A JAX array of shape (embedding_size,), from the x-th index of the embedding table.


equinox.nn.RotaryPositionalEmbedding(equinox.Module) ¤

A rotary positional encoding module, as described in the paper "RoFormer: Enhanced Transformer with Rotary Position Embedding". While this module can be used in any context, it is particularly useful for providing positional information to transformer models.

Example

The following example demonstrates how to use RotaryPositionalEmbedding in a simple transformer model.

class TransformerBlock(eqx.Module):
    rope_embeddings: RotaryPositionalEmbedding

    def __init__(...):
        self.rope_embeddings = RotaryPositionalEmbedding(...)

    def __call__(...):
        def process_heads(
            query_heads: Float[Array, "seq_length num_heads qk_size"],
            key_heads: Float[Array, "seq_length num_heads qk_size"],
            value_heads: Float[Array, "seq_length num_heads vo_size"]
        ) -> tuple[
            Float[Array, "seq_length num_heads qk_size"],
            Float[Array, "seq_length num_heads qk_size"],
            Float[Array, "seq_length num_heads vo_size"]
        ]:
            query_heads = jax.vmap(self.rope_embeddings,
                                   in_axes=1,
                                   out_axes=1)(query_heads)
            key_heads = jax.vmap(self.rope_embeddings,
                                 in_axes=1,
                                 out_axes=1)(key_heads)

            return query_heads, key_heads, value_heads

        x = self.mha_attention(... process_heads=process_heads)
        ...
Cite

RoFormer: Enhanced Transformer with Rotary Position Embedding

@misc{su2023roformer,
  title={RoFormer: Enhanced Transformer with Rotary Position Embedding},
  author={Jianlin Su and Yu Lu and Shengfeng Pan and Ahmed Murtadha and
      Bo Wen and Yunfeng Liu},
  year={2023},
  eprint={arXiv:2104.09864},
}
__init__(embedding_size: int, theta: float = 10000.0, dtype: Any = <factory>) ¤

Arguments:

  • embedding_size: Size of each embedding vector.
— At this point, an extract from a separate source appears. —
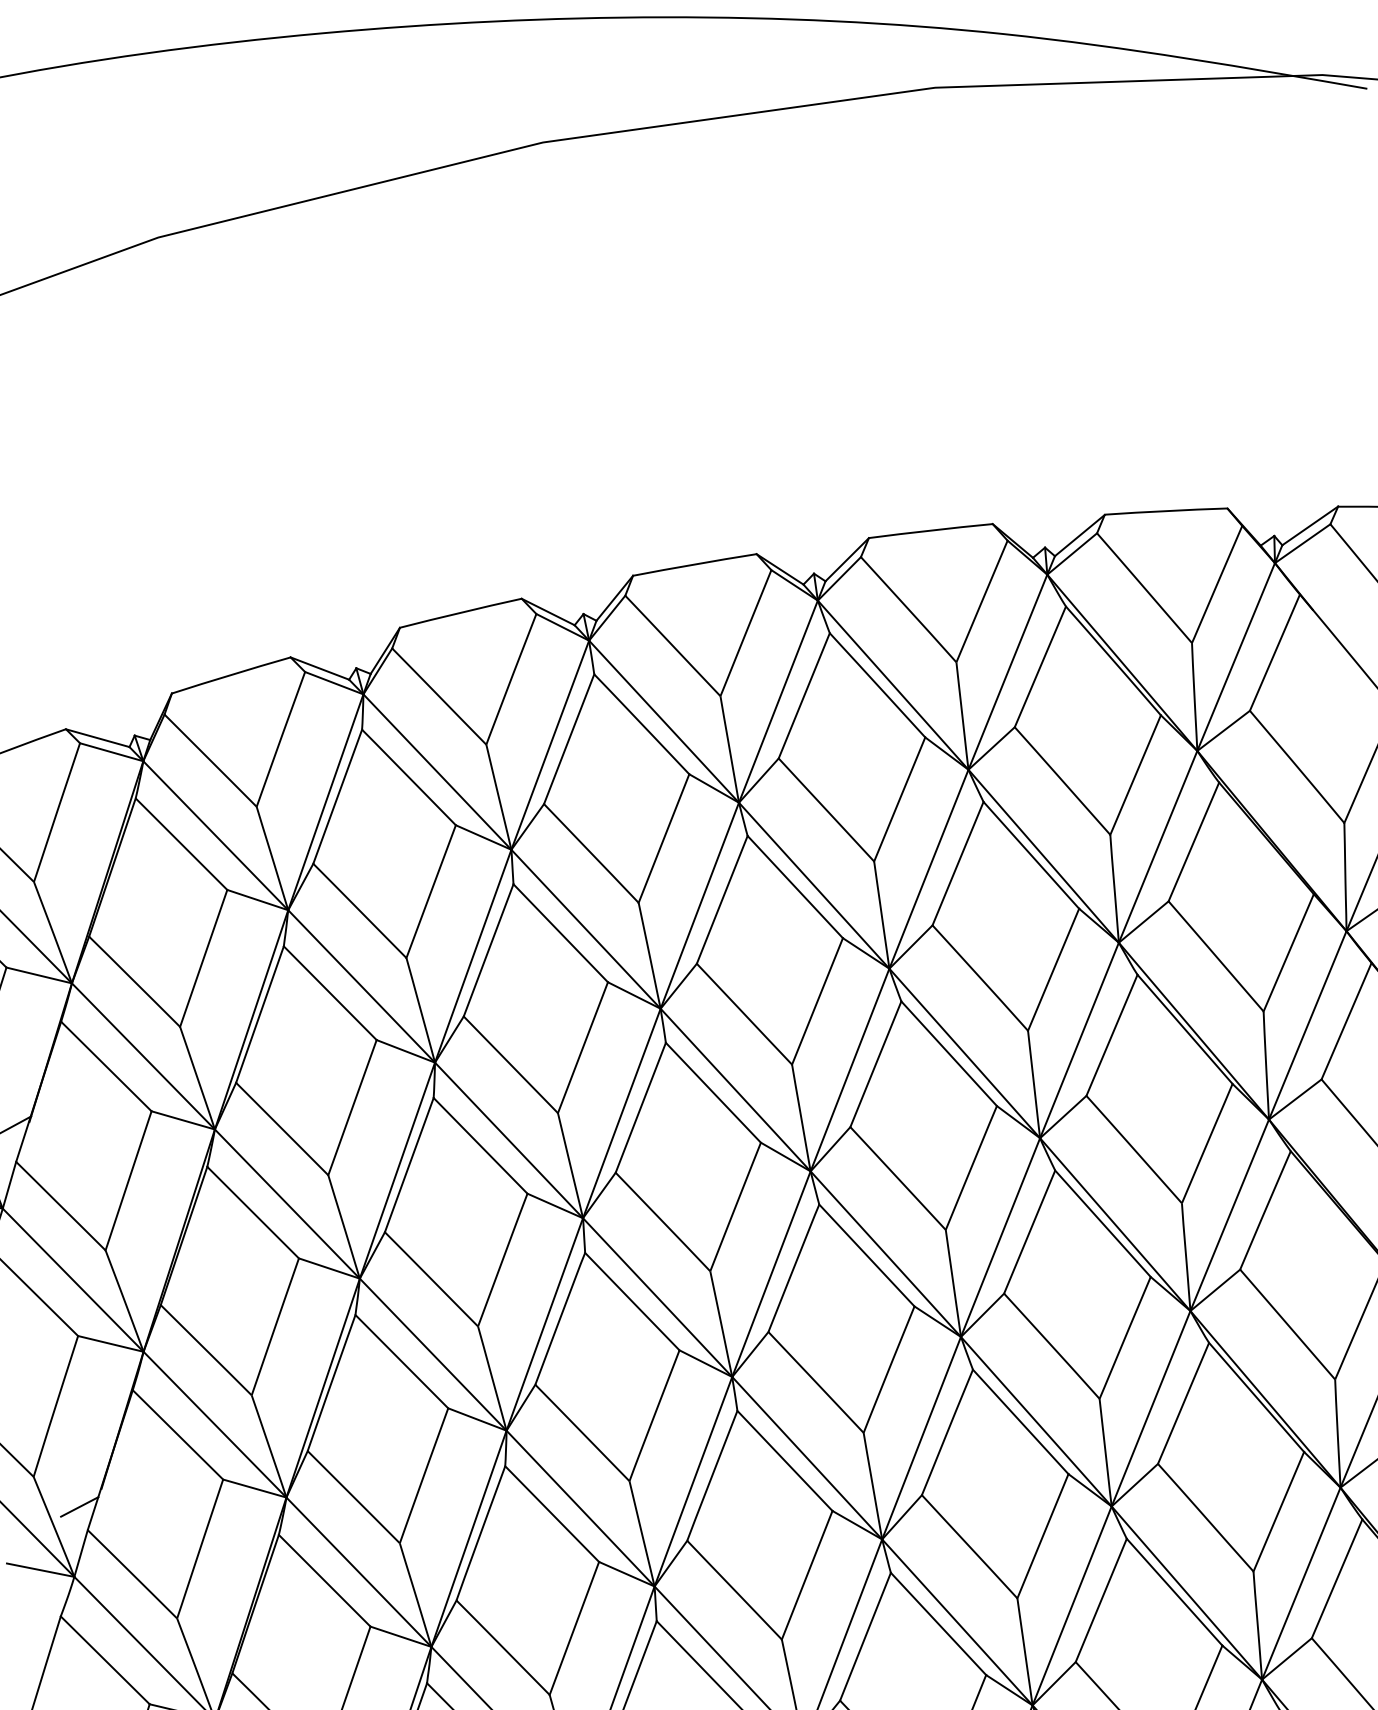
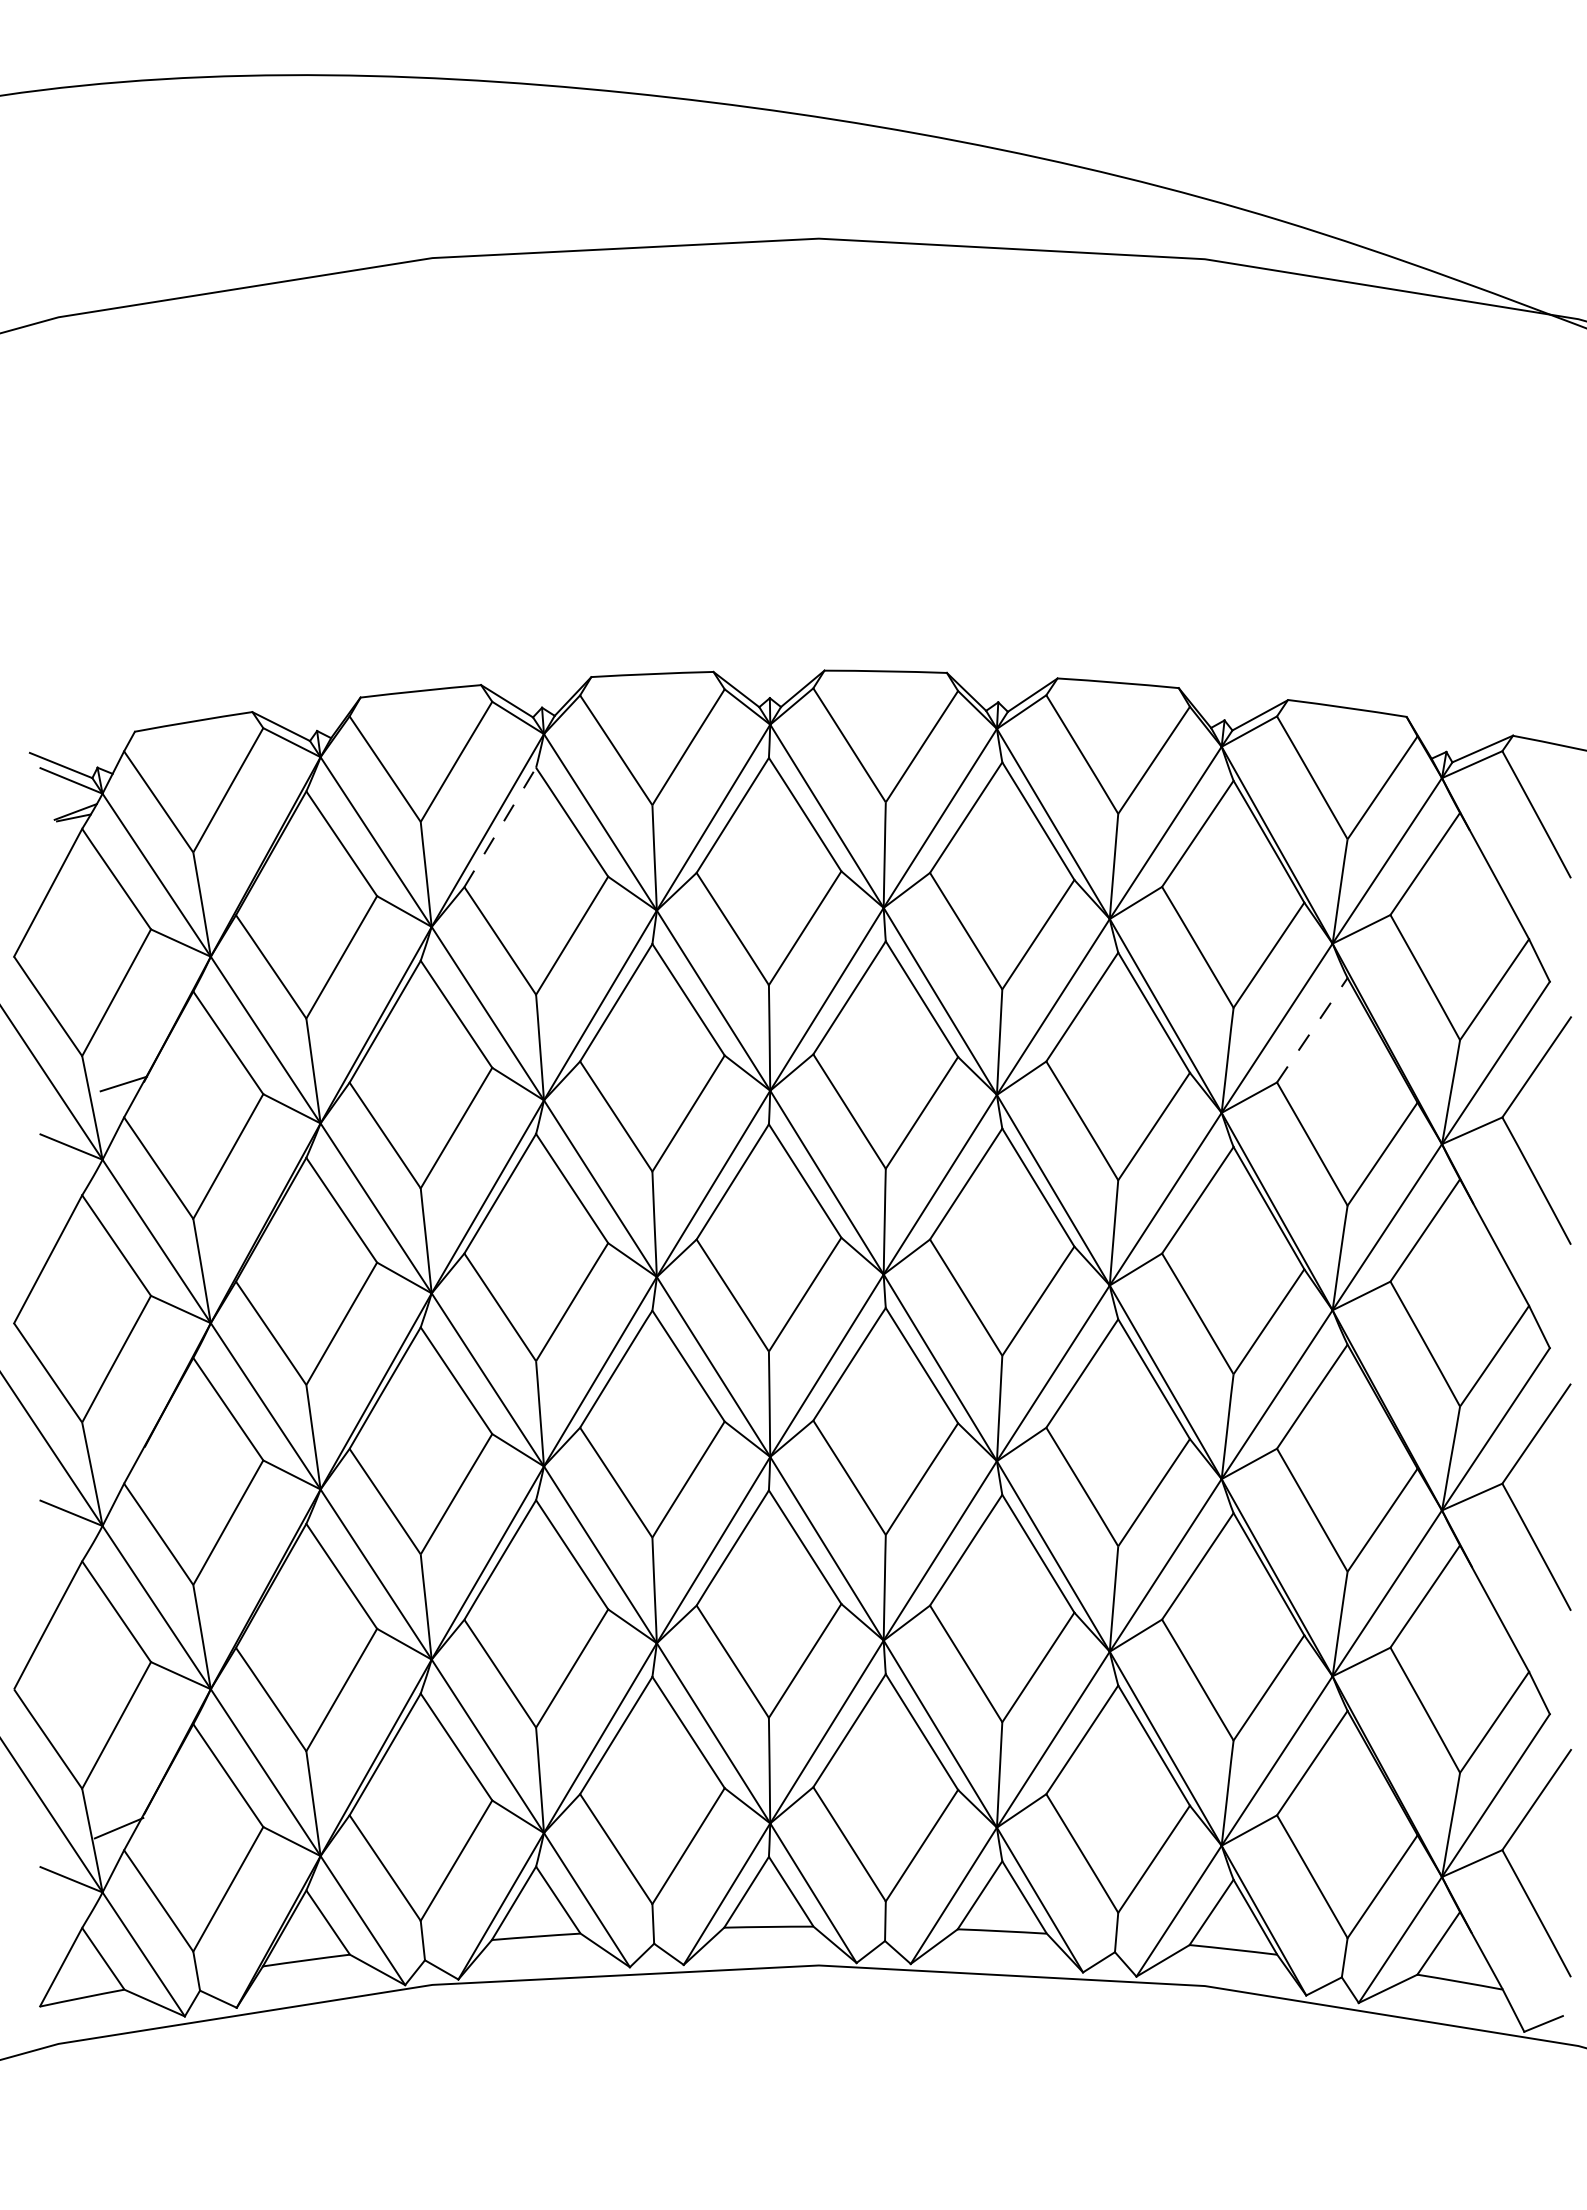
line: (337, 796) -> (500, 827), solid -> dashed
line: (1193, 841) -> (1312, 1029), solid -> dashed
line: (79, 1506) -> (120, 1459), removed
Must be non-negative and even.
  • theta: The base frequency for the sinusoidal functions used in positional encoding. Specifies how quickly the inner-product will decay with relative distance between tokens. Larger values of theta will result in slower oscillations. Default is 10_000, as per the original paper.
  • dtype: The dtype to use for the precomputed frequencies. Defaults to either jax.numpy.float32 or jax.numpy.float64 depending on whether JAX is in 64-bit mode.
__call__(x: Float[Array, 'seq_length embedding_size'], *, key: PRNGKeyArray | None = None) -> Float[Array, 'seq_length embedding_size'] ¤

Arguments:

  • x: A JAX array of shape (seq_length, embedding_size).
  • key: Ignored; provided for compatibility with the rest of the Equinox API. (Keyword only argument.)

Returns:

A JAX array of shape (seq_length, embedding_size), with the rotary positional encoding applied to the input.